このため、こうした有名企業を目指すなら、ナビサイトから直接応募したり、OB・OG訪問などを活用した方が自然だ。
■ キャリアアドバイザーの“立場”を知っておく
紹介会社には、学生の担当として「キャリアアドバイザー(CA)」と呼ばれる人がつく。
彼らは、企業と学生の間をつなぐ役割を担っている。
ただし、彼らも会社員であり、ビジネスの仕組みの中で動いている。
当然ながら、キャリアアドバイザーは自分の会社と契約している企業の求人を紹介する。
そして、その求人を「あなたにぴったりです」と勧めてくる。
(まるで、その企業が“世の中で一番合っている”かのように。

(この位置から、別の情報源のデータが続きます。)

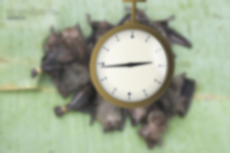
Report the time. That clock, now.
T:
2:44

)
もちろん、最近はアドバイザーの質も上がっており、単に押しつけるのではなく、本当に学生が合いそうな企業を選ぶケースも増えている。
なぜなら、ミスマッチが多いと学生が辞退したり、企業からの信頼を失うためだ。
それでも、「どこかに入社してもらわないと報酬が発生しない」という構造的なプレッシャーがあるのは変わらない。
つまり、アドバイザーの言葉が“完全に中立ではない”ことを理解しておく必要がある。
■ 「視野を広げたい」「面接練習をしたい」ときは使ってもいい
それでも、人材紹介会社を使う意味はある。
たとえば、まだ自分がどんな仕事に向いているのか分からないとき。
または、面接に慣れておきたいとき。
紹介会社を通じていろいろな企業と話してみることで、自分の軸を見つける練習になる。
ただし注意したいのは、キャリアアドバイザーと関係を深めすぎると、“断りづらくなる”ことだ。

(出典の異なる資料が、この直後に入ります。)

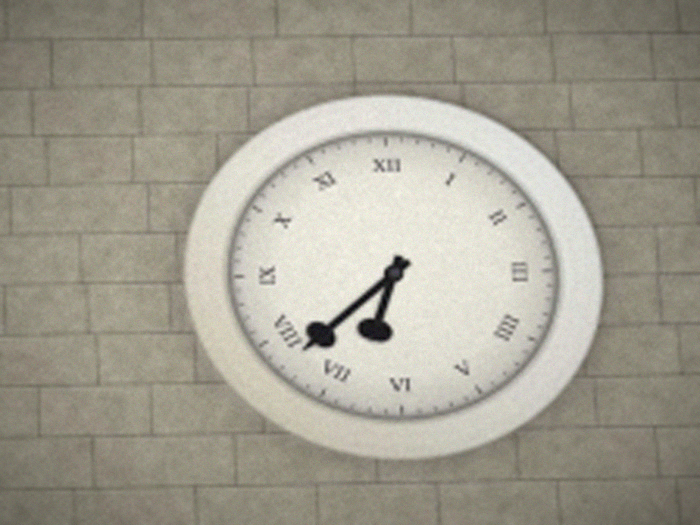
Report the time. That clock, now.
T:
6:38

「ここまでサポートしてもらったし……」という気持ちから、あまり興味のない企業を受けてしまうケースもある。
利用するときは、“相談はするが、決めるのは自分”という姿勢を忘れないようにしよう。
■ まとめ:構造を知っていれば、就活で迷わない
人材紹介会社は、「学生を助けるサービス」というよりも、「企業の採用を支援するビジネス」である。

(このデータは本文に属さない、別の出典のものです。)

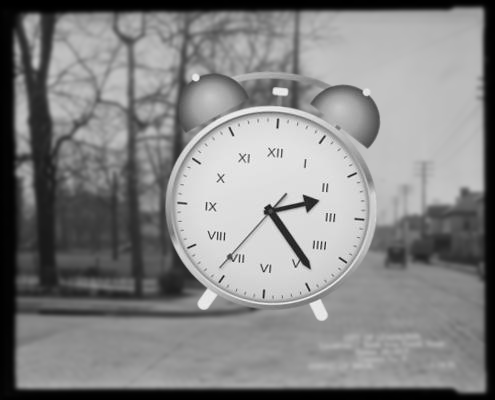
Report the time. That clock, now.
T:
2:23:36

学生にとって無料なのは、企業が紹介手数料を払っているからだ。
超有名企業を目指すなら、使わなくてよい。
視野を広げたい、面接の練習をしたいなら、上手に使うのはあり。
ただし、最終判断は必ず自分でする。
仕組みを理解して使えば、紹介会社は就活の味方にもなりうる。
逆に、何も知らずに流されると、思ってもいなかった方向へ進んでしまうこともある。
“誰に紹介されるか”ではなく、“誰が決めるか”。
その答えは、あなた自身の中にある。